A Lot Of "Eggs"...And One Sad Little "Basket" (My "Pre-Easter" Entry)

Started writing this entry a couple days ago...but as often happens when I let an entry sit, I re-read what I'd written and it bored me to death, leading me to think it would bore you to death as well.

So here we are.

There have been no auditions for the past two weeks, and that's been making Jim an unhappy boy.

A lot of that unhappiness comes from the "fiscal anxiety" these little audition-less times create - after all, no auditions means no bookings means no money (Save the pittance I make from WW) - but there's more to it than that.

It's the "putting all my eggs in one basket" thing I've wrestled with for years now; Acting is how I make the lion's share of my income (At least for the past number of years), but it's also what I like to do, and of what I do, it's the thing I care about the most.

Almost the only thing I really care about.

It's how I identify myself - and because of that, it's how I wish to be identified - "out in the world".

(I don't think there's anything wrong with working at WW, mind you...I'd just rather not. And I'd rather people think of me as an actor than as a guy that works at WW.)

Self-esteem, personal enjoyment/creative satisfaction, social interaction/friendship and financial reward/security - Those are some heavy-duty "eggs", way more than I should expect the "acting basket" to hold.

But here I am.

But really, it's always been this way; the only "egg" I've added to the "basket" since I came out to LA is "the need to make money".

I know this is a problem - a big problem, an ongoing problem (And one that's only gotten worse since moving to LA) - but I don't know what to do about it.

This is not stuff I'm going to solve in one journal entry - especially not since I just got off the phone with my friend Howard, and he wants me to come over an hour earlier than we initially planned tonight - but it's the stuff I need to think about, wrestle with, and fix.
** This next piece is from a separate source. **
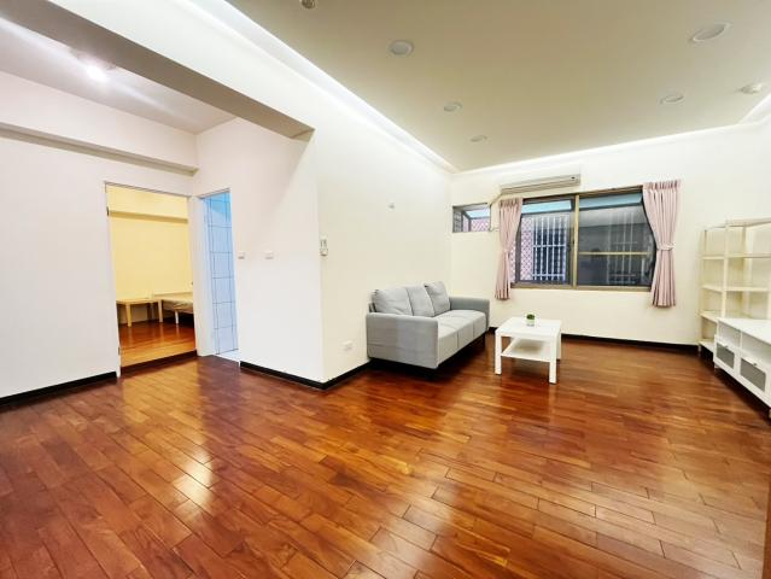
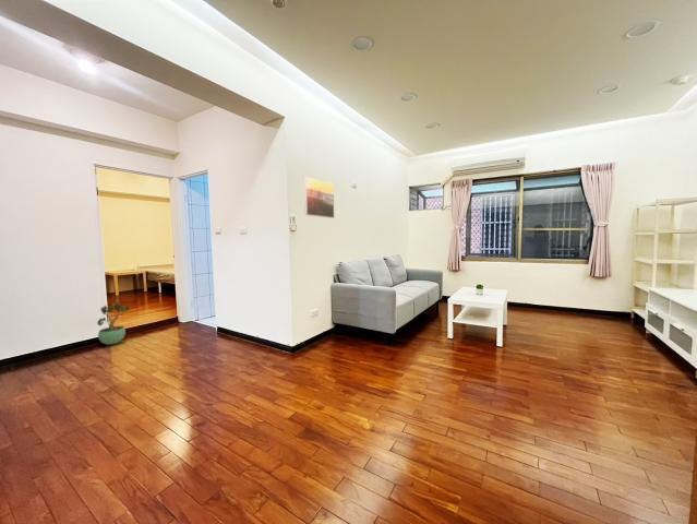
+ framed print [303,175,335,219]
+ potted plant [96,301,130,346]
Cause once you say to yourself, definitively, "This shit ain't working", you have to either do something about it, or admit to yourself that your life isn't working, that you're not happy, but you lack the brains, or the will, or the whatever, to do anything about it.

This isn't me saying "I don't want to be an actor" or "I want to give up on this dream"", or anything like that.

But it is me saying, "I need more than this". I need to be able to get at least some of my needs met other ways, because I'm pretty sure expecting acting as a career to satisfy every aspect of my being is...well, in a word, crazy.